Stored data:

□ □ □ □ □ □ □

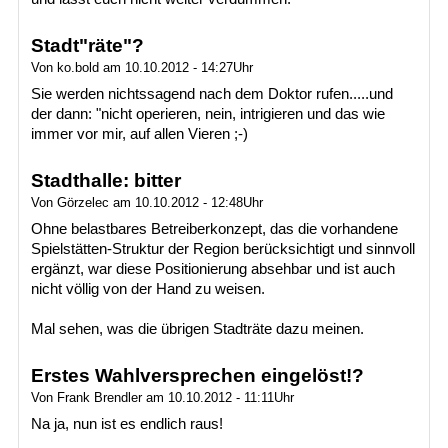
Stadt"räte"?
Von ko.bold am 10.10.2012 - 14:27Uhr
Sie werden nichtssagend nach dem Doktor rufen.....und
der dann: "nicht operieren, nein, intrigieren und das wie
immer vor mir, auf allen Vieren ;-)
Stadthalle: bitter
Von Görzelec am 10.10.2012 - 12:48Uhr
Ohne belastbares Betreiberkonzept, das die vorhandene
Spielstätten-Struktur der Region berücksichtigt und sinnvoll
ergänzt, war diese Positionierung absehbar und ist auch
nicht völlig von der Hand zu weisen.
Mal sehen, was die übrigen Stadträte dazu meinen.
Erstes Wahlversprechen eingelöst!?
Von Frank Brendler am 10.10.2012 - 11:11Uhr
Na ja, nun ist es endlich raus!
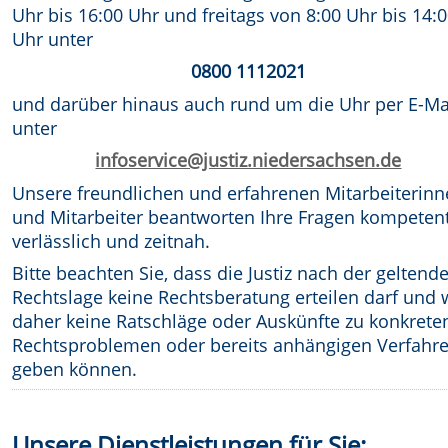
Uhr bis 16:00 Uhr und freitags von 8:00 Uhr bis 14:
Uhr
unter
0800 1112021
und darüber hinaus auch rund um die Uhr per E-Ma
unter
infoservice@justiz.niedersachsen.de
Unsere freundlichen und erfahrenen Mitarbeiterin
und Mitarbeiter beantworten Ihre Fragen kompetent
verlässlich und zeitnah.
Bitte beachten Sie, dass die Justiz nach der geltend
Rechtslage keine Rechtsberatung erteilen darf und 
daher keine Ratschläge oder Auskünfte zu konkrete
Rechtsproblemen oder bereits anhängigen Verfahr
geben können.
Unsere Dienstleistungen für Sie:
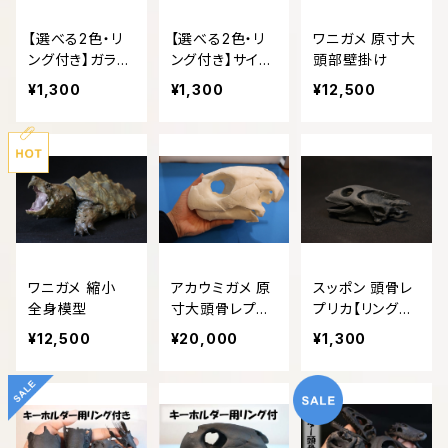
【選べる2色・リ
【選べる2色・リ
ワニガメ 原寸大
ング付き】ガラパ
ング付き】サイイ
頭部壁掛け
ゴスリクイグア
グアナ 縮小 頭
¥1,300
¥1,300
¥12,500
ナ 縮小 頭骨レ
骨レプリカ
プリカ
ワニガメ 縮小
アカウミガメ 原
スッポン 頭骨レ
全身模型
寸大頭骨レプリ
プリカ【リング付
カ
き】
¥12,500
¥20,000
¥1,300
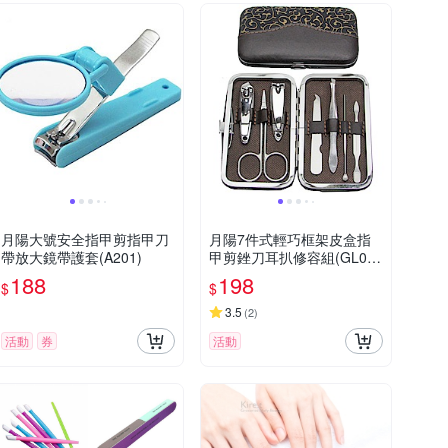
月陽大號安全指甲剪指甲刀
月陽7件式輕巧框架皮盒指
帶放大鏡帶護套(A201)
甲剪銼刀耳扒修容組(GL07
A)
188
198
$
$
3.5
(
2
)
活動
券
活動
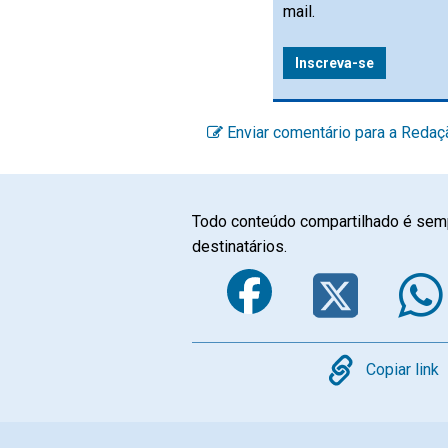
mail.
Inscreva-se
Enviar comentário para a Redaç
Todo conteúdo compartilhado é semp
destinatários.
Faceboo
Twi
Copy
Copiar link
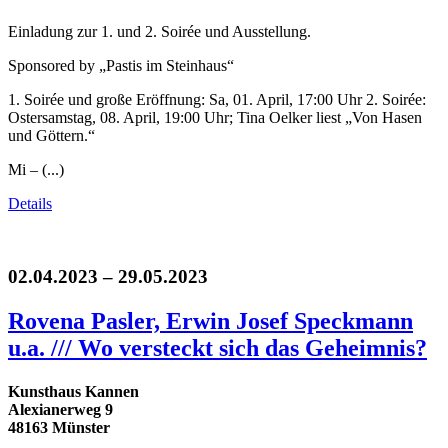
Einladung zur 1. und 2. Soirée und Ausstellung.
Sponsored by „Pastis im Steinhaus“
1. Soirée und große Eröffnung: Sa, 01. April, 17:00 Uhr 2. Soirée:
Ostersamstag, 08. April, 19:00 Uhr; Tina Oelker liest „Von Hasen
und Göttern.“
Mi – (...)
Details
02.04.2023 – 29.05.2023
Rovena Pasler, Erwin Josef Speckmann
u.a. /// Wo versteckt sich das Geheimnis?
Kunsthaus Kannen
Alexianerweg 9
48163 Münster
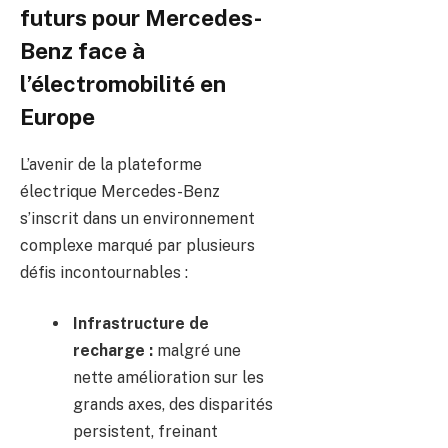
futurs pour Mercedes-
Benz face à
l’électromobilité en
Europe
L’avenir de la plateforme
électrique Mercedes-Benz
s’inscrit dans un environnement
complexe marqué par plusieurs
défis incontournables :
Infrastructure de
recharge :
malgré une
nette amélioration sur les
grands axes, des disparités
persistent, freinant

□ □ □ □ □ □ □

_Work request_.
Which lines in the entries above contain the word "Benz" (matching case exactly)? Identify each one and copy it out in full.

_Result of this exercise_.
Benz face à
électrique Mercedes-Benz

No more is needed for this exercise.